1. En medio de un aguacero, apenas alrededor de las 16:30 y ya casi a oscuras, de regreso a mi casa me detuve para permitir el paso a un joven, alto, flaco. Empapado, con inútil gorra en la cabeza, cruzaba la calle, empedrada, con precaución, pues caminaba de puntas, con patines. Salía del Parque de La Bombilla por Josefina Prior y hacia la calle del Secreto. De la mano le pendía un par de zapatos tenis, grandes, vistosos y chorreantes, que, probablemente, colgó de alguna rama mientras él patinaba, despreocupado, alrededor del Monumento a Obregón, lo único de cemento en el centro de un jardín rebosante de plantas y árboles entre caminos de tierra.
Más segura al dejar al muchacho ya en la banqueta, seguí mi camino sin dejar de preguntarme, cuando el chico finalmente llegara a su casa, y supongo, tras bañarse con agua caliente y vestirse con ropa seca y abrigada, de qué forma comunicaría, a quien o quienes vivieran con él, si, desenfadado, con tono de aventura o de drama, la experiencia por la que acababa de atravesar. Me recriminé a mí misma por no haber actuado con el adolescente con más arrojo y haberle ofrecido llevarlo en mi coche. Me salva saber las precauciones que hay que observar ante un desconocido.

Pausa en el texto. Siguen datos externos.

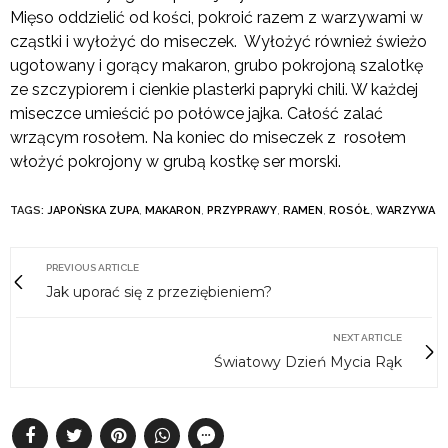
Mięso oddzielić od kości, pokroić razem z warzywami w
cząstki i wyłożyć do miseczek. Wyłożyć również świeżo
ugotowany i gorący makaron, grubo pokrojoną szalotkę
ze szczypiorem i cienkie plasterki papryki chili. W każdej
miseczce umieścić po połówce jajka. Całość zalać
wrzącym rosołem. Na koniec do miseczek z rosołem
włożyć pokrojony w grubą kostkę ser morski.
TAGS:
JAPOŃSKA ZUPA
,
MAKARON
,
PRZYPRAWY
,
RAMEN
,
ROSÓŁ
,
WARZYWA
PREVIOUS ARTICLE
Jak uporać się z przeziębieniem?
NEXT ARTICLE
Światowy Dzień Mycia Rąk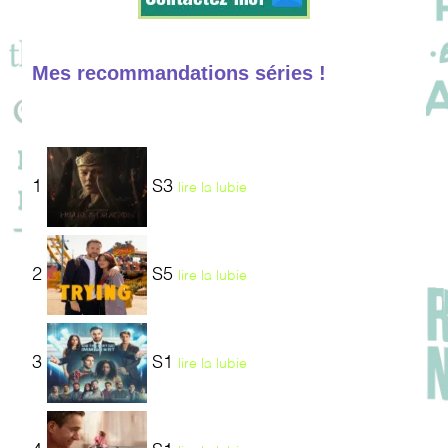
Mes recommandations séries !
1
S3
lire la lubie
2
S5
lire la lubie
3
S1
lire la lubie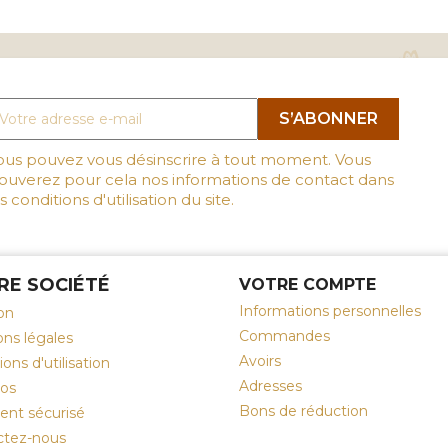
ous pouvez vous désinscrire à tout moment. Vous
rouverez pour cela nos informations de contact dans
s conditions d'utilisation du site.
RE SOCIÉTÉ
VOTRE COMPTE
Informations personnelles
son
Commandes
ns légales
Avoirs
ons d'utilisation
Adresses
pos
Bons de réduction
ent sécurisé
ctez-nous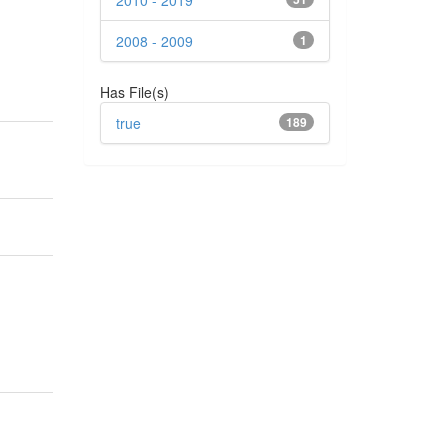
2010 - 2019
2008 - 2009
1
Has File(s)
true
189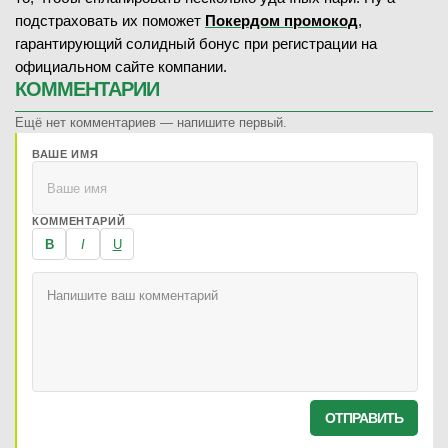
подстраховать их поможет
Покердом промокод
,
гарантирующий солидный бонус при регистрации на
официальном сайте компании.
КОММЕНТАРИИ
Ещё нет комментариев — напишите первый.
ВАШЕ ИМЯ
КОММЕНТАРИЙ
B
I
U
ОТПРАВИТЬ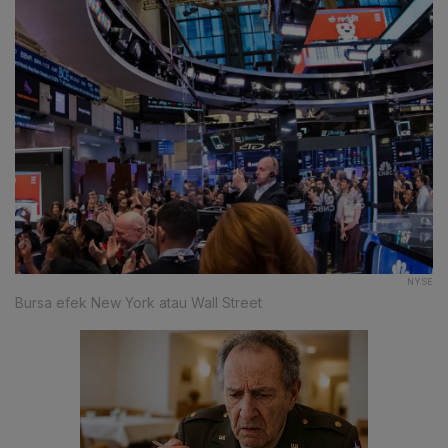
NYSE
Bursa efek New York atau Wall Street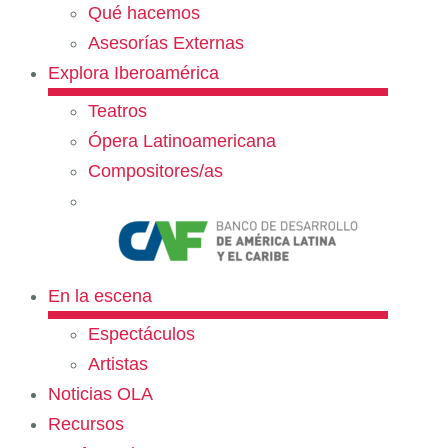
Qué hacemos
Asesorías Externas
Explora Iberoamérica
Teatros
Ópera Latinoamericana
Compositores/as
En la escena
Espectáculos
Artistas
Noticias OLA
Recursos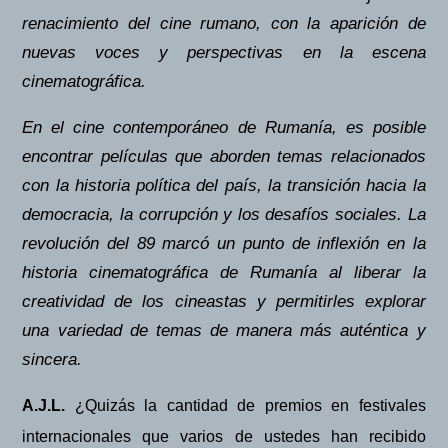
renacimiento del cine rumano, con la aparición de
nuevas voces y perspectivas en la escena
cinematográfica.
En el cine contemporáneo de Rumanía, es posible
encontrar películas que aborden temas relacionados
con la historia política del país, la transición hacia la
democracia, la corrupción y los desafíos sociales. La
revolución del 89 marcó un punto de inflexión en la
historia cinematográfica de Rumanía al liberar la
creatividad de los cineastas y permitirles explorar
una variedad de temas de manera más auténtica y
sincera.
A.J.L.
¿Quizás la cantidad de premios en festivales
internacionales que varios de ustedes han recibido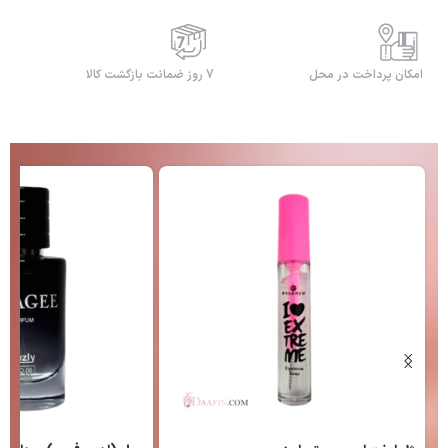
امکان پرداخت در محل
7 روز ضمانت بازگشت کالا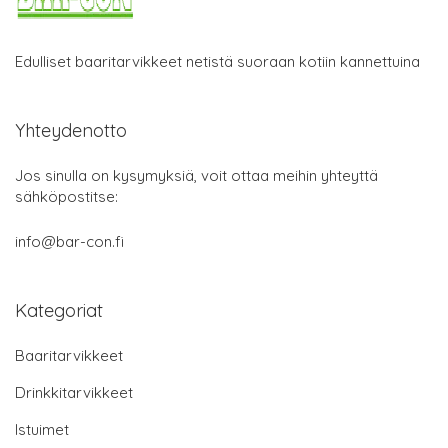
Edulliset baaritarvikkeet netistä suoraan kotiin kannettuina
Yhteydenotto
Jos sinulla on kysymyksiä, voit ottaa meihin yhteyttä
sähköpostitse:
info@bar-con.fi
Kategoriat
Baaritarvikkeet
Drinkkitarvikkeet
Istuimet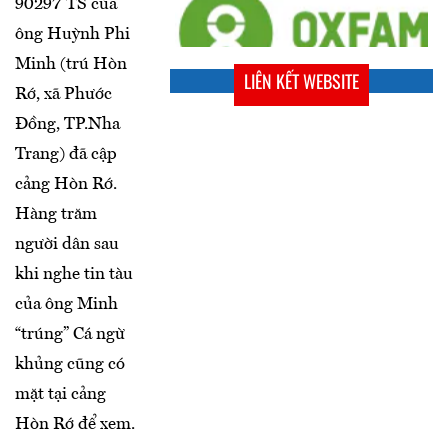
90297 TS của
ông Huỳnh Phi
Minh (trú Hòn
LIÊN KẾT WEBSITE
Rớ, xã Phước
Đồng, TP.Nha
Trang) đã cập
cảng Hòn Rớ.
Hàng trăm
người dân sau
khi nghe tin tàu
của ông Minh
“trúng” Cá ngừ
khủng cũng có
mặt tại cảng
Hòn Rớ để xem.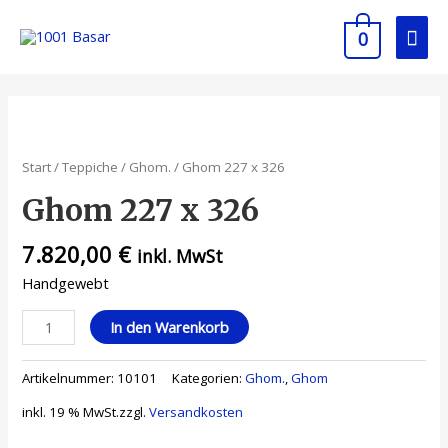
0
Start
/
Teppiche
/
Ghom.
/ Ghom 227 x 326
Ghom 227 x 326
7.820,00
€
inkl. MwSt
Handgewebt
In den Warenkorb
Artikelnummer:
10101
Kategorien:
Ghom.
,
Ghom
inkl. 19 % MwSt.
zzgl.
Versandkosten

4. Al llegar al estacionamiento del laboratorio, en Avenida de la Paz, entré cuando la gruesa empleada retiraba un estorboso tambo y me decía que, si le daba propina, no me cobraría, pero que, si prefería, me daba el ticket, que debían sellarme. Con el ticket en la mano, hice mis gestiones en el laboratorio y al salir, la empleada, sin responder a mi educación, me dio la salida.
Hoy que volví, al salir ella conversaba con unas chicas mientras yo esperaba. En eso, llegó un niño, dejó en el piso una bolsa de plástico con juguetes, y retiró el tambo. Ella se apresuró hacia nosotros mientras yo extendía al niño una moneda de 10 pesos, ella se apresuró, me agradeció y pretendió correr al niño sin la moneda, lo que yo impedí. Con un gesto me despedí de él y él me sonrió.